Paul Klee in Group Exhibition at Louvre Abu Dhabi

A painting by Paul Klee, titled "Park near Lu," dated 1938.

Louvre Abu Dhabi

February 2021

February 17–June 12, 2021  In collaboration with Centre Georges Pompidou  Abstract artists set out to form a universal language that could be understood by all. That idea was influenced by the calligraphy of Asia and North Africa. There was something about Eastern script that fueled the imagination of Western artists. The Arab world was full of signs and symbols they could draw from.
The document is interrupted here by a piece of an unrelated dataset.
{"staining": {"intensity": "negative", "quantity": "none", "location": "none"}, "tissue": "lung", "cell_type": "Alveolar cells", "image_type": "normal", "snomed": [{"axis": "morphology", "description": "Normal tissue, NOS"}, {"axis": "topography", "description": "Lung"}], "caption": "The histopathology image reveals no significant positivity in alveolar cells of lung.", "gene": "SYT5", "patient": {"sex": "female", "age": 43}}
Both raw and precise, expressive and restrained, calligraphy unlocked a new way for them to express the inexpressible: emotion, empathy, ideas. In the museum’s first exhibition of 2021, the Louvre Abu Dhabi brings together masterworks from the Centre Georges Pompidou, Guggenheim Abu Dhabi, and other institutions to explore and discover how East and West come together on the same canvas.  The exhibition provides a rare chance to appreciate masterworks by Paul Klee, Henri Matisse, Joan Miró, Lee Ufan, André Masson, Dia Azzawi, and Jackson Pollock, alongside contemporary works by Sanki King, Mona Hatoum, and eL Seed. Paul Klee traveled to the region at two distinct periods of his career, both marking critical junctures in the artist’s stylistic development.